ARTICLE -
29 janvier 2015

Liberté de la presse : le LEA censuré à Cahors par le maire


Insupportable d'entendre tous les barons de la politique parler de liberté de la presse, la larme à l’œil, la main sur le cœur... Jusque chez nous, à l'image du maire de Cahors, Jean-Marc Vayssouze, qui a pris la parole en public pour parler de la liberté de la presse lors du rassemblement à Cahors, au lendemain de l'attentat. Ce même Vayssouze qui est intervenu personnellement pour que le Lot en Action sorte des rayons de la médiathèque de Cahors… Nous publions ci-dessous le "coup de gueule" publié dans le numéro qui sort en kiosque demain (30 janvier), ainsi que la copie d'un des courriers envoyés par nos lecteurs à la médiathèque de Cahors.
 

Le crépuscule des idiots

Bal tragique à Cahors : un mort !

EXTRAIT DES DONNÉES -
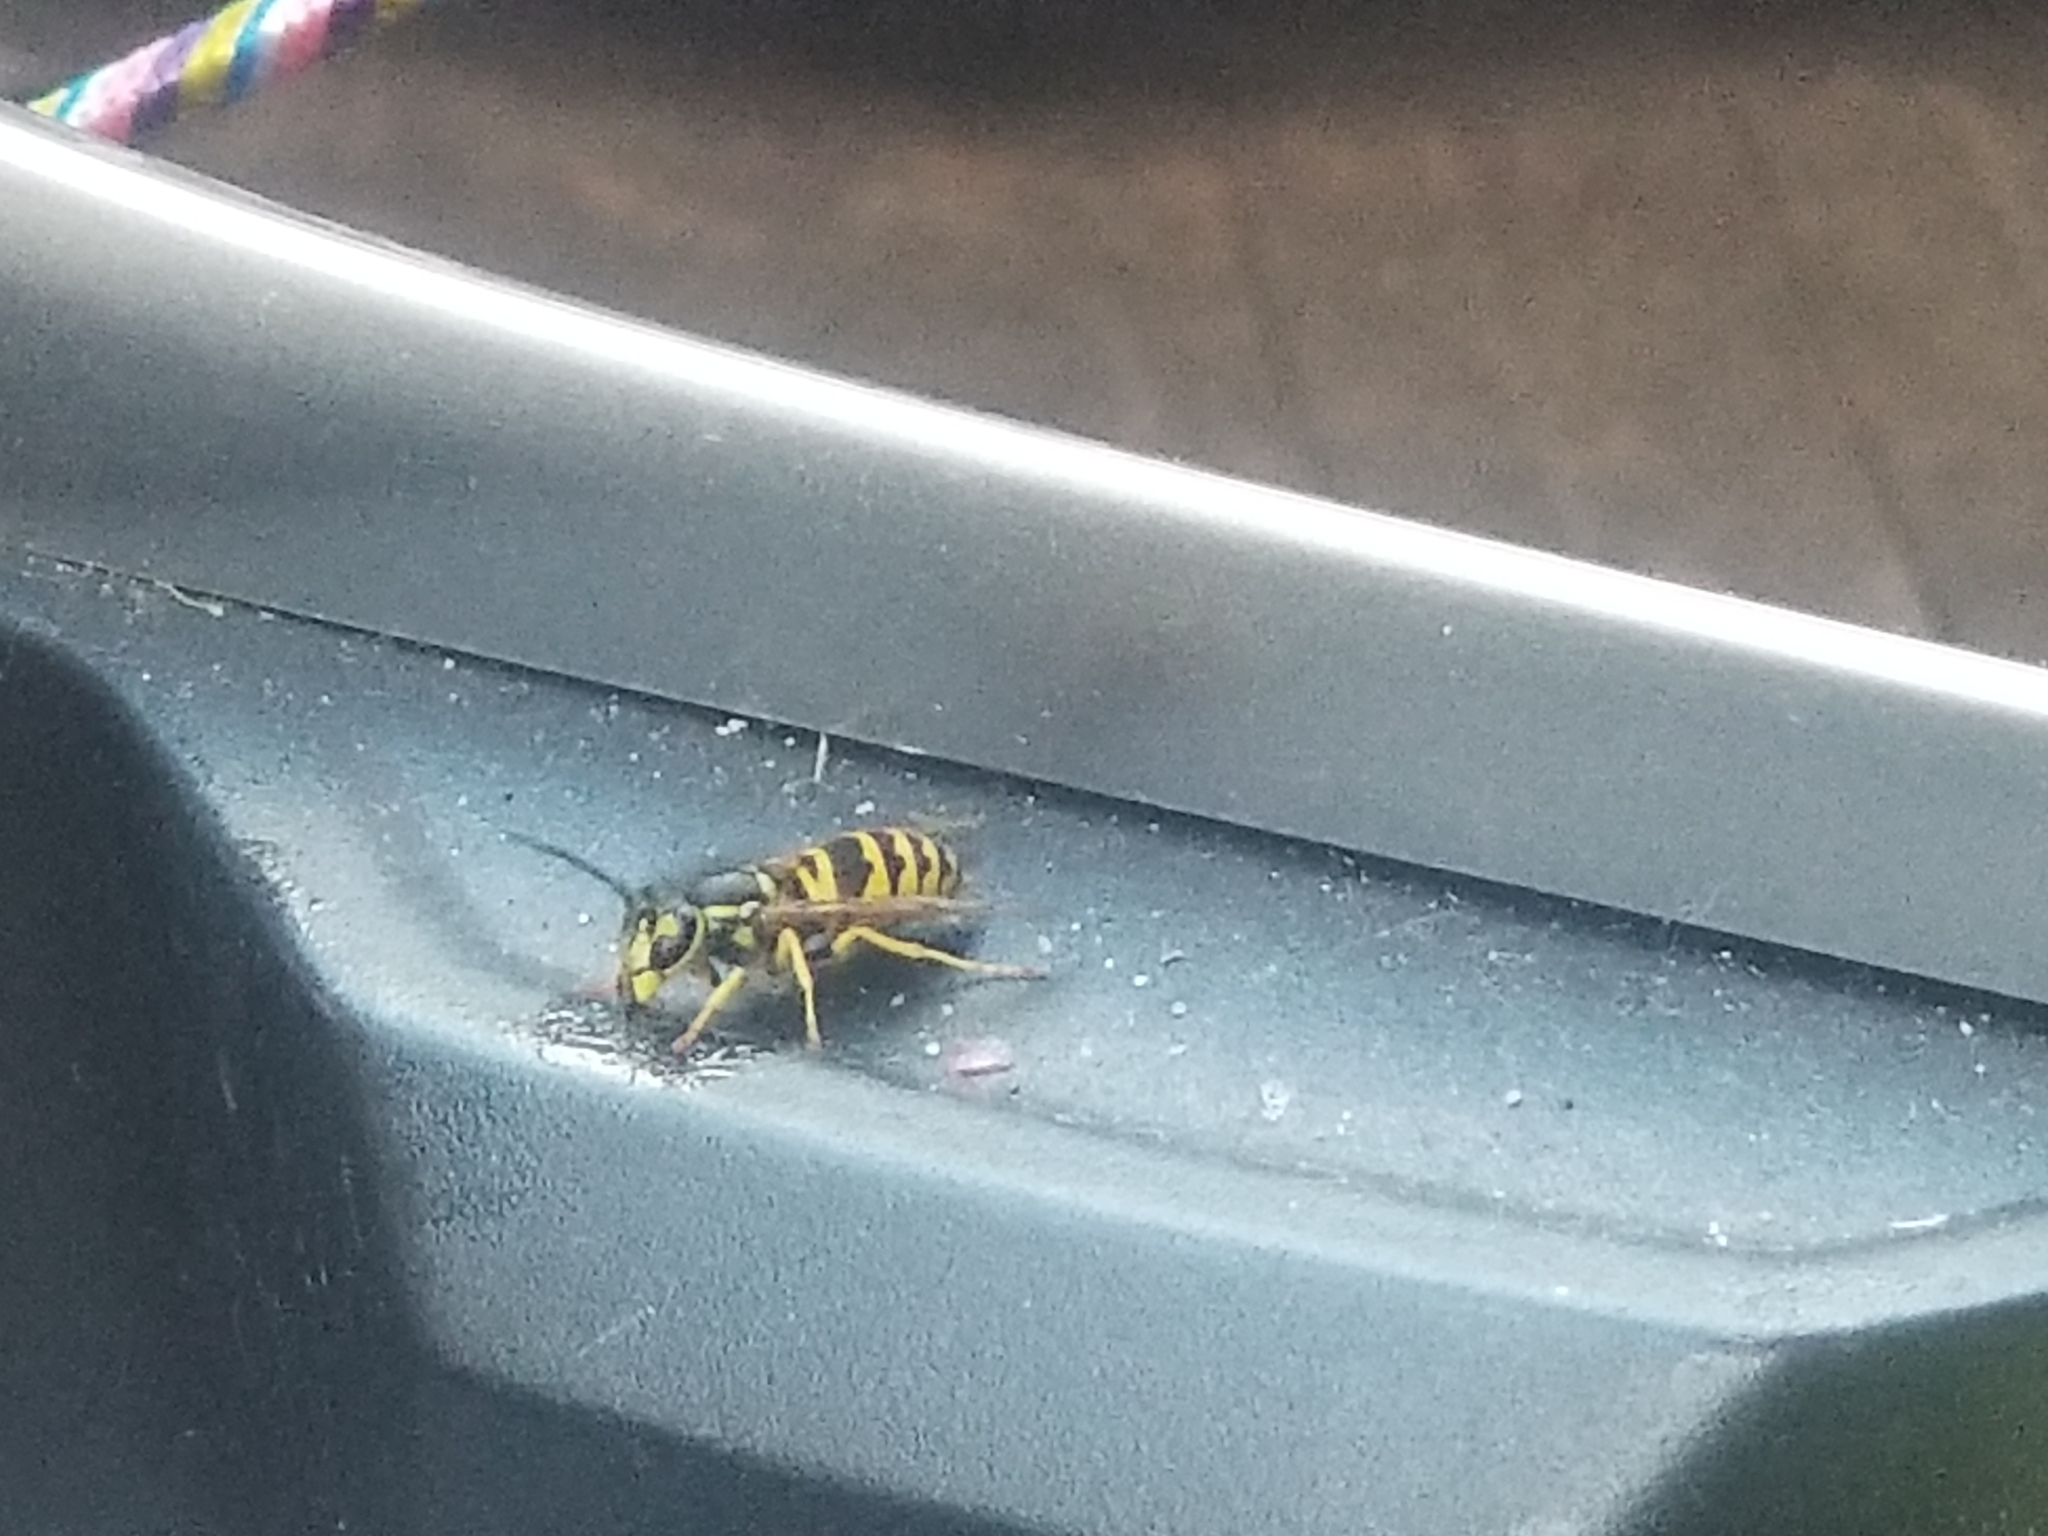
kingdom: Animalia
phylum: Arthropoda
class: Insecta
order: Hymenoptera
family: Vespidae
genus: Vespula
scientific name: Vespula maculifrons
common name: Eastern yellowjacket
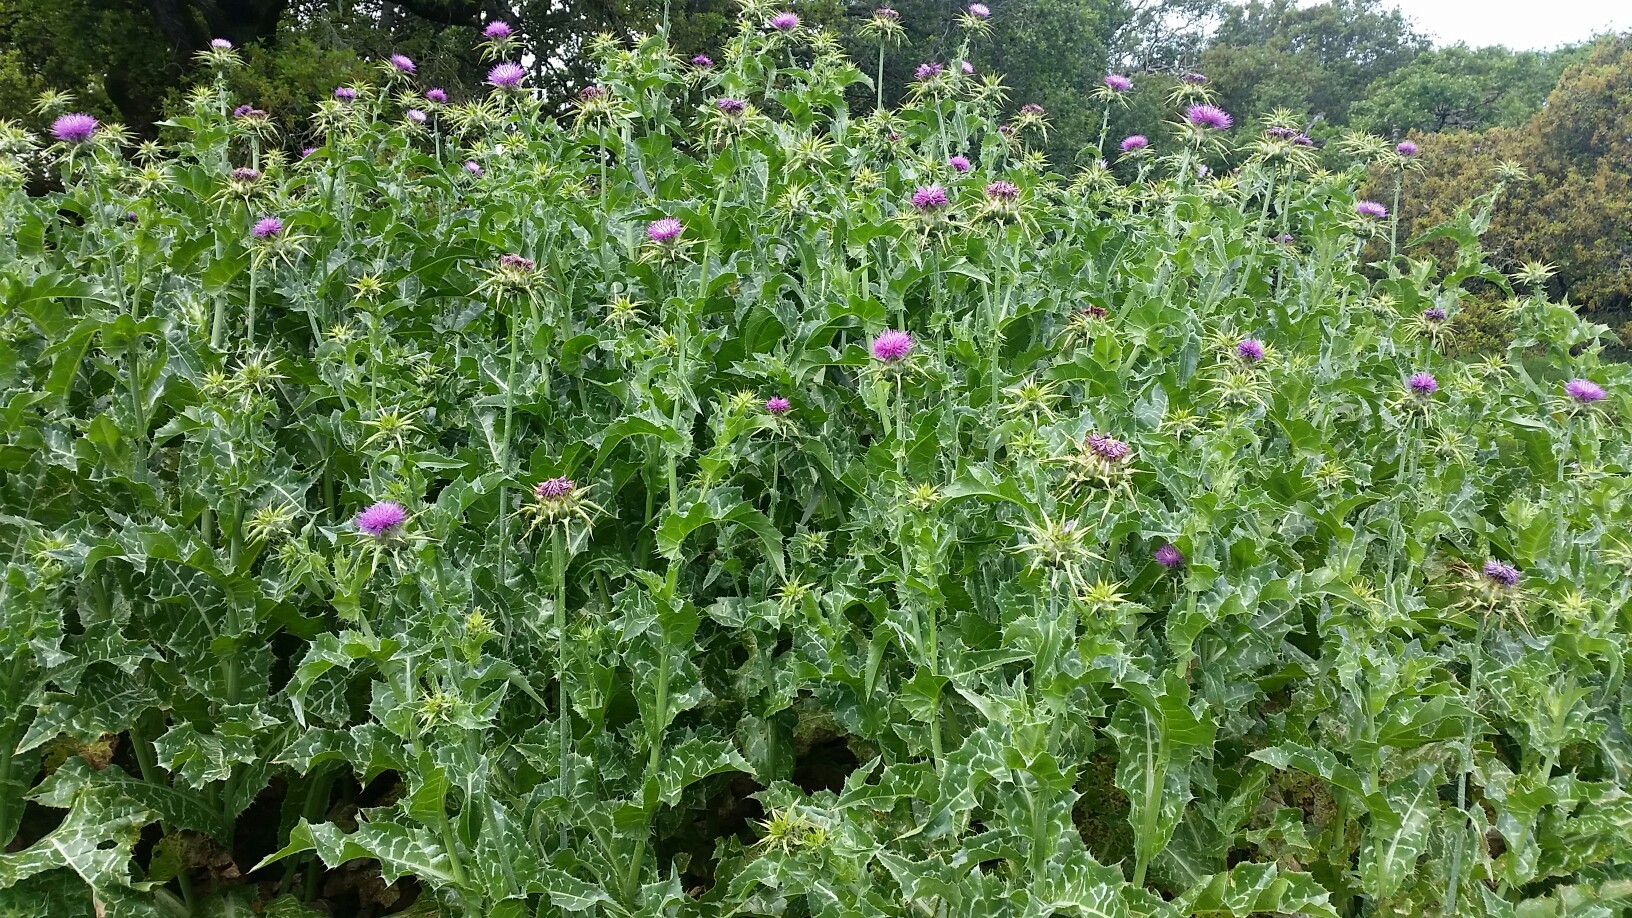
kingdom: Plantae
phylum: Tracheophyta
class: Magnoliopsida
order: Asterales
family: Asteraceae
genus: Silybum
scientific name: Silybum marianum
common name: Milk thistle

EXPLORER LE CONTENU -
1. D'après l'article, quelle publication le maire de Cahors a-t-il fait sortir des rayons de la médiathèque ?
2. Relevez, s'il vous plaît, tous les titres que comporte l'article.

RÉSULTATS DE L'EXERCICE -
1. Le Lot en Action.

2.
- Liberté de la presse : le LEA censuré à Cahors par le maire
- Le crépuscule des idiots
- Bal tragique à Cahors : un mort !